*EXCERPT*
- - - - - - -

Mexican soldiers unload bundles of seized marijuana before incinerating the drugs at a military base in Tijuana, Mexico.

David Maung | Bloomberg | Getty Images
Mexican soldiers unload bundles of seized marijuana before incinerating the drugs at a military base in Tijuana, Mexico.

Latin American drug syndicates are sweeping into Asia, spurred by growing wealth, regional trade pacts that ease smuggling and some of the highest margins on offer.

Growth in the drugs trade, a significant part of an illicit economy worth more than $100 billion a year in east Asia alone, has led to a rapid rise in seizures: 254 million methamphetamine pills, for example, were intercepted in east and Southeast Asia in 2013 — a more than eight fold increase in just five years.

Officials warn that Asian law enforcement authorities are ill-equipped to cope with the rapid rise of drugs being smuggled across increasingly porous borders.

“Police and customs officials in Asia don’t often have connections in the Americas and have little knowledge of what may be coming their way,” said Jeremy Douglas, regional representative for the UN Office on Drugs and Crime. “They don’t operate internationally. They’re about to have to.”

For those who are caught, the risks outweigh the rewards, with the death penalty operating for drugs offences in several Asian jurisdictions.

The Philippines, which has debated introducing the death sentence for drug offences, is the test bed for a pioneering case next month, when Mexican national Horatio Hernandez Herrera appears in court accused of being a high-ranking member of the notorious Sinaloa drugs cartel.

At a regional meeting in Bangkok last month, representatives of the Association of Southeast Asian Nations raised red flags, saying that despite the potential for economic growth and trade, the region’s rapidly increasing connectivity could leave borders vulnerable to transnational trafficking and smuggling.

- - - - - - -

*STATED TASK A*
Copy the entries verbatim, starting at the line that contains "scientific name: Euphorbia marginata" and ending at the line that contains "genus: Perameles", with both of those lines included.

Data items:
- - - - - - -

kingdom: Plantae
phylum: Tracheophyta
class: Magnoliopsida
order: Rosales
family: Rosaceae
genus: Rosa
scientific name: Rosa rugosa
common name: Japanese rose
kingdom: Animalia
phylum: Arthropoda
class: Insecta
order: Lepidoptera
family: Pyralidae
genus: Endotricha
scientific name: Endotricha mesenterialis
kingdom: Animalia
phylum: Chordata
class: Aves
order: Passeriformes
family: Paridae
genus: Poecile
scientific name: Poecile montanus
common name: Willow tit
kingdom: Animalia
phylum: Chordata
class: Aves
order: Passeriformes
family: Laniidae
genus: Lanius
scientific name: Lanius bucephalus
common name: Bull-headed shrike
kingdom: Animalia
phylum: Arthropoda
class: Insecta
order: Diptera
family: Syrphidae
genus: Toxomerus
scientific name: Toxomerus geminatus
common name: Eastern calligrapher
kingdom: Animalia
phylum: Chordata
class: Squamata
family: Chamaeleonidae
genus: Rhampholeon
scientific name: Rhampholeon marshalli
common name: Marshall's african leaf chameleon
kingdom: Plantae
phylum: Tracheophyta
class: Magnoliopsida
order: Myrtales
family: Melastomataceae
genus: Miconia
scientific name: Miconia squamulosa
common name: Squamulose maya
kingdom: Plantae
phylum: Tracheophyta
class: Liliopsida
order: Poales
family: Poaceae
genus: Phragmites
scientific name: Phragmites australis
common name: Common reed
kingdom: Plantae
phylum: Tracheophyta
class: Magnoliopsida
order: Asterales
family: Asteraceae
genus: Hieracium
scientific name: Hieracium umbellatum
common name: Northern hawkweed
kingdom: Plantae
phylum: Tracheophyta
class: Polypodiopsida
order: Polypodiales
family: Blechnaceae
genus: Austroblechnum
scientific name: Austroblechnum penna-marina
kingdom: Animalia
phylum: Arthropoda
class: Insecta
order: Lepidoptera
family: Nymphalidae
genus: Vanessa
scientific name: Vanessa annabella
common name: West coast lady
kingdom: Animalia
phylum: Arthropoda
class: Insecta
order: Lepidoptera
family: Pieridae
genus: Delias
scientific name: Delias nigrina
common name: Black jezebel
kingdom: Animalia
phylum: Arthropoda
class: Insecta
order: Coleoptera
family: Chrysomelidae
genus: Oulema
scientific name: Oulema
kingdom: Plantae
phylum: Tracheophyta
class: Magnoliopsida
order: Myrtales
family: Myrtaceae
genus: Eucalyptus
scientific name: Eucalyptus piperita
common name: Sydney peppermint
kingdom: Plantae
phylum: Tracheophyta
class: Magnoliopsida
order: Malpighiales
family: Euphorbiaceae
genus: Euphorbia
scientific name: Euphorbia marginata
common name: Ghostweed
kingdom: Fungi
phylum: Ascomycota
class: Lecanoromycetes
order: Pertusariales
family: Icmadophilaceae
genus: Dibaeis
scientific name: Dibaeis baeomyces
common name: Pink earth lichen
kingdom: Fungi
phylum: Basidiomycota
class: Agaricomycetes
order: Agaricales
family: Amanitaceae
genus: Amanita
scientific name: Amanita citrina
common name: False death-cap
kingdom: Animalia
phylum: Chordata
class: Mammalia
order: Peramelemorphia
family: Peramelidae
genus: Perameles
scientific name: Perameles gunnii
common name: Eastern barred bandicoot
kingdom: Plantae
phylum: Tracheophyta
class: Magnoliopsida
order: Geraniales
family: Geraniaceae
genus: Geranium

- - - - - - -

*STATED TASK B*
According to the excerpt on drug trafficking in Asia, how many methamphetamine pills were intercepted in east and Southeast Asia in 2013?

*WRITTEN REPLY A*
scientific name: Euphorbia marginata
common name: Ghostweed
kingdom: Fungi
phylum: Ascomycota
class: Lecanoromycetes
order: Pertusariales
family: Icmadophilaceae
genus: Dibaeis
scientific name: Dibaeis baeomyces
common name: Pink earth lichen
kingdom: Fungi
phylum: Basidiomycota
class: Agaricomycetes
order: Agaricales
family: Amanitaceae
genus: Amanita
scientific name: Amanita citrina
common name: False death-cap
kingdom: Animalia
phylum: Chordata
class: Mammalia
order: Peramelemorphia
family: Peramelidae
genus: Perameles

*WRITTEN REPLY B*
254 million methamphetamine pills.